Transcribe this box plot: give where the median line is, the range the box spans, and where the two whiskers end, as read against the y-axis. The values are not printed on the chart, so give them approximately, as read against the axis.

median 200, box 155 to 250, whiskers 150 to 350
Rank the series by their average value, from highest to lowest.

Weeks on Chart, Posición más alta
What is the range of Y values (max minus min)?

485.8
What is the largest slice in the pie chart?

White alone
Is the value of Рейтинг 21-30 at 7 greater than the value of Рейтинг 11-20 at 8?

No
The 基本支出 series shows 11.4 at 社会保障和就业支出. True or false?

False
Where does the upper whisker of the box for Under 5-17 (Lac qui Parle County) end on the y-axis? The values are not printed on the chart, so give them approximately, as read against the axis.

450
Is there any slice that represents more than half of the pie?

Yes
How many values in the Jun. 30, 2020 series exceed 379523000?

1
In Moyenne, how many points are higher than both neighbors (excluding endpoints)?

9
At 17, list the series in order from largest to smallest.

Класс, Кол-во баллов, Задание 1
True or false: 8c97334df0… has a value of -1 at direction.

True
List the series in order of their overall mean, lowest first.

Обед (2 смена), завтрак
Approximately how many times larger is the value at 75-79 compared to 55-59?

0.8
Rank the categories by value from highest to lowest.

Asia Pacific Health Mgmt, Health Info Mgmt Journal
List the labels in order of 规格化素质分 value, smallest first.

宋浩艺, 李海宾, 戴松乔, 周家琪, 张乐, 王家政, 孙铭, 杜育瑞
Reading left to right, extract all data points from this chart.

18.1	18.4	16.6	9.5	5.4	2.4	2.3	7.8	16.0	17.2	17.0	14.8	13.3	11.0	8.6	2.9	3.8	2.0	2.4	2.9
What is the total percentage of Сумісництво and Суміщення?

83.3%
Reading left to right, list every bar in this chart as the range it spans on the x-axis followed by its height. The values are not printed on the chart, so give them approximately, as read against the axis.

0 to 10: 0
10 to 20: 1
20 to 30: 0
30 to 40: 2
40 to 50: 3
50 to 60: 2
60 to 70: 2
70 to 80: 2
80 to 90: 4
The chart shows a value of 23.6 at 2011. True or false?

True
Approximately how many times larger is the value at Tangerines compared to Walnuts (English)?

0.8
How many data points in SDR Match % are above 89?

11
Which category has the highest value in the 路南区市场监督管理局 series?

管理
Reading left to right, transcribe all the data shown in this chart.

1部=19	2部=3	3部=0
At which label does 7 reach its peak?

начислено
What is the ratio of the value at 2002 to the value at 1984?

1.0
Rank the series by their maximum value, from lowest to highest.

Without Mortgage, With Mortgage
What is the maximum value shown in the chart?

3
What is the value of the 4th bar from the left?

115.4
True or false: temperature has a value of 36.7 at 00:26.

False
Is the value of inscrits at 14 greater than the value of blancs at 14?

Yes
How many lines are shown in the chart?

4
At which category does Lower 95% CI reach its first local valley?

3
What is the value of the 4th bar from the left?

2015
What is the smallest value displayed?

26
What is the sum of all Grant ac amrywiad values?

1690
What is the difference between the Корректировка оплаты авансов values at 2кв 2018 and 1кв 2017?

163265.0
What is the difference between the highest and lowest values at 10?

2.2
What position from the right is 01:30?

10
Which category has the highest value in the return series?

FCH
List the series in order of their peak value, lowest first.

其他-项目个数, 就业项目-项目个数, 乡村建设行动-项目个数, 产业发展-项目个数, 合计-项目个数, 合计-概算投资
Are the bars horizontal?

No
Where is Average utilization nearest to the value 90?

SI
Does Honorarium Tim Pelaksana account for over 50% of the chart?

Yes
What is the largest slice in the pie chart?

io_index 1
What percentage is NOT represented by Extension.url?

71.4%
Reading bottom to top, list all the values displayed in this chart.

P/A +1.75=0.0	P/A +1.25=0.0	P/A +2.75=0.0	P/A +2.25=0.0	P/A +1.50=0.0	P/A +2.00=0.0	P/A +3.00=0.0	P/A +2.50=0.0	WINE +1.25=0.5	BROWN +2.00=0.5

————

EXERCISE AIM: Recast every line of the records above as a JSON list of strings, one string per line, skipping blank lines.

PROBLEM SOLUTION:
[
  "Transcribe this box plot: give where the median line is, the range the box spans, and where the two whiskers end, as read against the y-axis. The values are not printed on the chart, so give them approximately, as read against the axis.",
  "median 200, box 155 to 250, whiskers 150 to 350",
  "Rank the series by their average value, from highest to lowest.",
  "Weeks on Chart, Posición más alta",
  "What is the range of Y values (max minus min)?",
  "485.8",
  "What is the largest slice in the pie chart?",
  "White alone",
  "Is the value of Рейтинг 21-30 at 7 greater than the value of Рейтинг 11-20 at 8?",
  "No",
  "The 基本支出 series shows 11.4 at 社会保障和就业支出. True or false?",
  "False",
  "Where does the upper whisker of the box for Under 5-17 (Lac qui Parle County) end on the y-axis? The values are not printed on the chart, so give them approximately, as read against the axis.",
  "450",
  "Is there any slice that represents more than half of the pie?",
  "Yes",
  "How many values in the Jun. 30, 2020 series exceed 379523000?",
  "1",
  "In Moyenne, how many points are higher than both neighbors (excluding endpoints)?",
  "9",
  "At 17, list the series in order from largest to smallest.",
  "Класс, Кол-во баллов, Задание 1",
  "True or false: 8c97334df0… has a value of -1 at direction.",
  "True",
  "List the series in order of their overall mean, lowest first.",
  "Обед (2 смена), завтрак",
  "Approximately how many times larger is the value at 75-79 compared to 55-59?",
  "0.8",
  "Rank the categories by value from highest to lowest.",
  "Asia Pacific Health Mgmt, Health Info Mgmt Journal",
  "List the labels in order of 规格化素质分 value, smallest first.",
  "宋浩艺, 李海宾, 戴松乔, 周家琪, 张乐, 王家政, 孙铭, 杜育瑞",
  "Reading left to right, extract all data points from this chart.",
  "18.1\t18.4\t16.6\t9.5\t5.4\t2.4\t2.3\t7.8\t16.0\t17.2\t17.0\t14.8\t13.3\t11.0\t8.6\t2.9\t3.8\t2.0\t2.4\t2.9",
  "What is the total percentage of Сумісництво and Суміщення?",
  "83.3%",
  "Reading left to right, list every bar in this chart as the range it spans on the x-axis followed by its height. The values are not printed on the chart, so give them approximately, as read against the axis.",
  "0 to 10: 0",
  "10 to 20: 1",
  "20 to 30: 0",
  "30 to 40: 2",
  "40 to 50: 3",
  "50 to 60: 2",
  "60 to 70: 2",
  "70 to 80: 2",
  "80 to 90: 4",
  "The chart shows a value of 23.6 at 2011. True or false?",
  "True",
  "Approximately how many times larger is the value at Tangerines compared to Walnuts (English)?",
  "0.8",
  "How many data points in SDR Match % are above 89?",
  "11",
  "Which category has the highest value in the 路南区市场监督管理局 series?",
  "管理",
  "Reading left to right, transcribe all the data shown in this chart.",
  "1部=19\t2部=3\t3部=0",
  "At which label does 7 reach its peak?",
  "начислено",
  "What is the ratio of the value at 2002 to the value at 1984?",
  "1.0",
  "Rank the series by their maximum value, from lowest to highest.",
  "Without Mortgage, With Mortgage",
  "What is the maximum value shown in the chart?",
  "3",
  "What is the value of the 4th bar from the left?",
  "115.4",
  "True or false: temperature has a value of 36.7 at 00:26.",
  "False",
  "Is the value of inscrits at 14 greater than the value of blancs at 14?",
  "Yes",
  "How many lines are shown in the chart?",
  "4",
  "At which category does Lower 95% CI reach its first local valley?",
  "3",
  "What is the value of the 4th bar from the left?",
  "2015",
  "What is the smallest value displayed?",
  "26",
  "What is the sum of all Grant ac amrywiad values?",
  "1690",
  "What is the difference between the Корректировка оплаты авансов values at 2кв 2018 and 1кв 2017?",
  "163265.0",
  "What is the difference between the highest and lowest values at 10?",
  "2.2",
  "What position from the right is 01:30?",
  "10",
  "Which category has the highest value in the return series?",
  "FCH",
  "List the series in order of their peak value, lowest first.",
  "其他-项目个数, 就业项目-项目个数, 乡村建设行动-项目个数, 产业发展-项目个数, 合计-项目个数, 合计-概算投资",
  "Are the bars horizontal?",
  "No",
  "Where is Average utilization nearest to the value 90?",
  "SI",
  "Does Honorarium Tim Pelaksana account for over 50% of the chart?",
  "Yes",
  "What is the largest slice in the pie chart?",
  "io_index 1",
  "What percentage is NOT represented by Extension.url?",
  "71.4%",
  "Reading bottom to top, list all the values displayed in this chart.",
  "P/A +1.75=0.0\tP/A +1.25=0.0\tP/A +2.75=0.0\tP/A +2.25=0.0\tP/A +1.50=0.0\tP/A +2.00=0.0\tP/A +3.00=0.0\tP/A +2.50=0.0\tWINE +1.25=0.5\tBROWN +2.00=0.5"
]